Dataset content: Begin

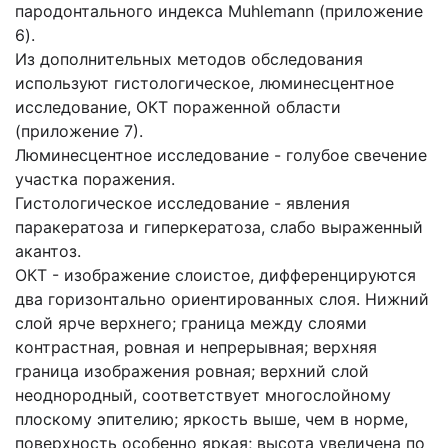
пародонтального индекса Muhlemann (приложение
6).
Из дополнительных методов обследования
используют гистологическое, люминесцентное
исследование, ОКТ пораженной области
(приложение 7).
Люминесцентное исследование - голубое свечение
участка поражения.
Гистологическое исследование - явления
паракератоза и гиперкератоза, слабо выраженный
акантоз.
ОКТ - изображение слоистое, дифференцируются
два горизонтально ориентированных слоя. Нижний
слой ярче верхнего; граница между слоями
контрастная, ровная и непрерывная; верхняя
граница изображения ровная; верхний слой
неоднородный, соответствует многослойному
плоскому эпителию; яркость выше, чем в норме,
поверхность особенно яркая; высота увеличена по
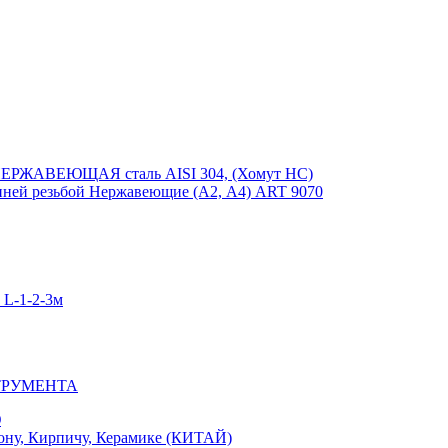
ЕРЖАВЕЮЩАЯ сталь AISI 304, (Хомут НС)
ей резьбой Нержавеющие (А2, А4) ART 9070
-1-2-3м
ТРУМЕНТА
Ю
у, Кирпичу, Керамике (КИТАЙ)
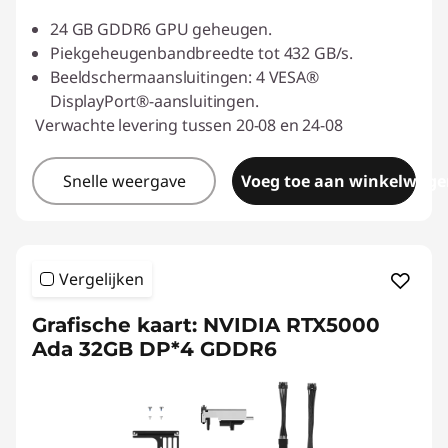
24 GB GDDR6 GPU geheugen.
Piekgeheugenbandbreedte tot 432 GB/s.
Beeldschermaansluitingen: 4 VESA®
DisplayPort®-aansluitingen.
Verwachte levering tussen 20-08 en 24-08
Snelle weergave
Voeg toe aan winkelwage
Vergelijken
Grafische kaart: NVIDIA RTX5000
Ada 32GB DP*4 GDDR6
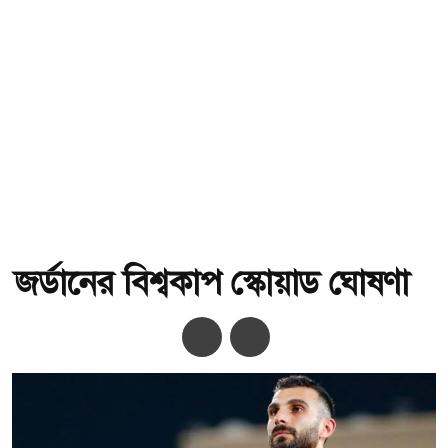
জর্ডানের বিশ্বকাপ স্কোয়াড ঘোষণা
অ-
অ+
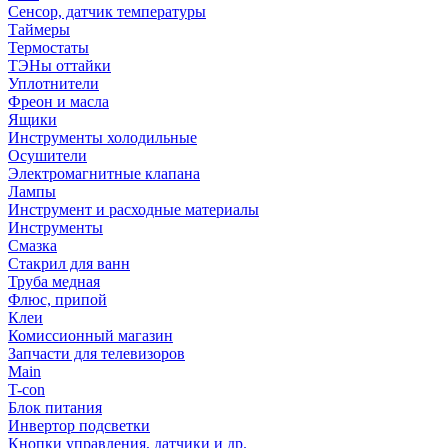
Сенсор, датчик температуры
Таймеры
Термостаты
ТЭНы оттайки
Уплотнители
Фреон и масла
Ящики
Инструменты холодильные
Осушители
Электромагнитные клапана
Лампы
Инструмент и расходные материалы
Инструменты
Смазка
Стакрил для ванн
Труба медная
Флюс, припой
Клеи
Комиссионный магазин
Запчасти для телевизоров
Main
T-con
Блок питания
Инвертор подсветки
Кнопки управления, датчики и др.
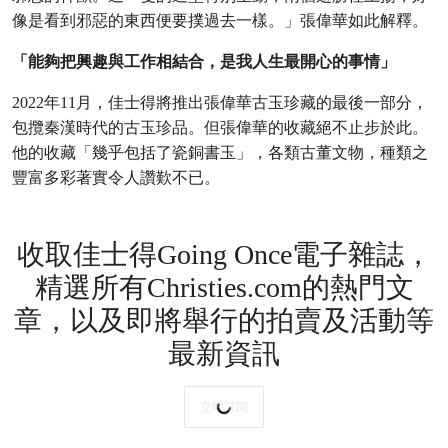
像是看到邪惡的東西便要撲過去一樣。」張偉華如此解釋。
「能夠把興趣與工作相結合，是我人生最開心的事情」
2022年11月，佳士得將推出張偉華古玉珍藏的最後一部分，
包攬秦漢時代的古玉珍品。但張偉華的收藏絕不止步於此。
他的收藏「幾乎包括了瓷銅書玉」，各類古董文物，種類之
豐富多彩著實令人讚歎不已。
收取佳士得Going Once電子雜誌，
精選所有Christies.com的熱門文
章，以及即將舉行的拍賣及活動等
最新資訊
立即訂閱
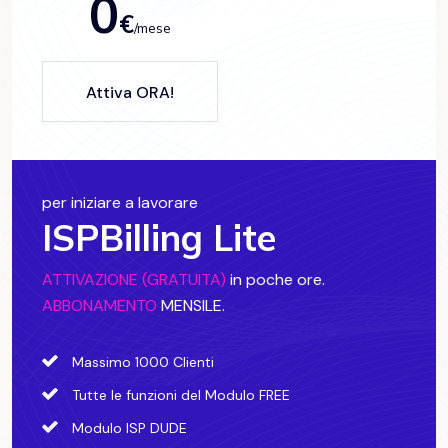
0
€
/mese
Attiva ORA!
per iniziare a lavorare
ISPBilling Lite
ATTIVAZIONE (GRATUITA)
in poche ore.
ABBONAMENTO
MENSILE.
Massimo 1000 Clienti
Tutte le funzioni del Modulo FREE
Modulo ISP DUDE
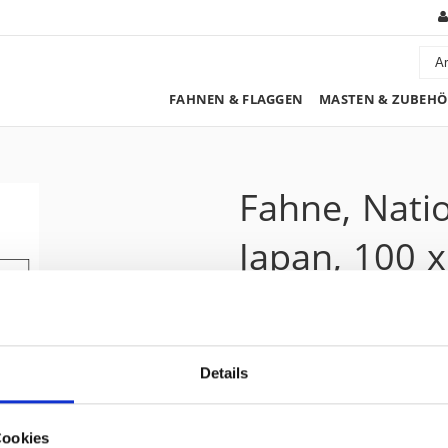
FAHNEN & FLAGGEN
MASTEN & ZUBEHÖ
Fahne, Nati
Japan, 100 
97.50 CHF
Details
Preis zzgl. 8.1% MwSt.:
105.40 CHF
Kurzbeschreibung
Cookies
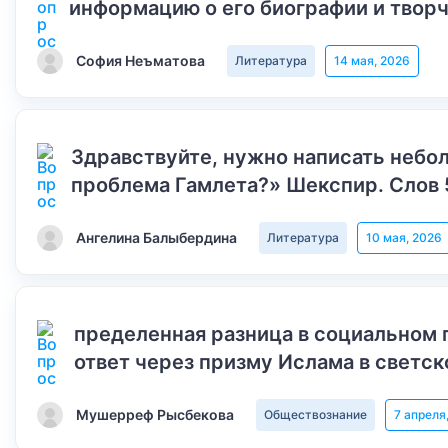
информацию о его биографии и творч
София Неъматова
Литература
14 мая, 2026
Здравствуйте, нужно написать небол
проблема Гамлета?» Шекспир. Слов 
Ангелина Балыбердина
Литература
10 мая, 2026
пределенная разница в социальном 
ответ через призму Ислама в светск
Мушерреф Рысбекова
Обществознание
7 апреля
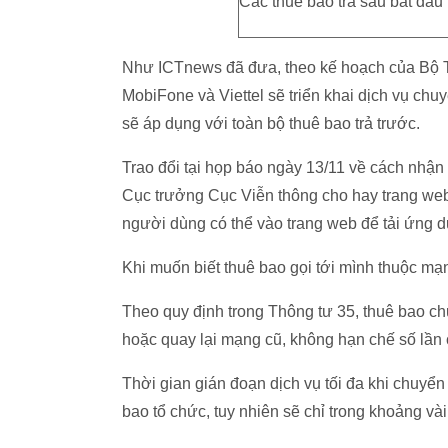
Các thuê bao trả sau bắt đầu
Như ICTnews đã đưa, theo kế hoạch của Bộ 
MobiFone và Viettel sẽ triển khai dịch vụ chu
sẽ áp dụng với toàn bộ thuê bao trả trước.
Trao đổi tại họp báo ngày 13/11 về cách nh
Cục trưởng Cục Viễn thông cho hay trang web 
người dùng có thể vào trang web để tải ứng d
Khi muốn biết thuê bao gọi tới mình thuộc mạn
Theo quy định trong Thông tư 35, thuê bao 
hoặc quay lại mạng cũ, không hạn chế số lần
Thời gian gián đoạn dịch vụ tối đa khi chuyển 
bao tổ chức, tuy nhiên sẽ chỉ trong khoảng vài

Dataset content: End

The expected answer is an exact copy of the lines beginning at the one with "Thời gian gián" and running to the end of the entries above.

Thời gian gián đoạn dịch vụ tối đa khi chuyển 
bao tổ chức, tuy nhiên sẽ chỉ trong khoảng vài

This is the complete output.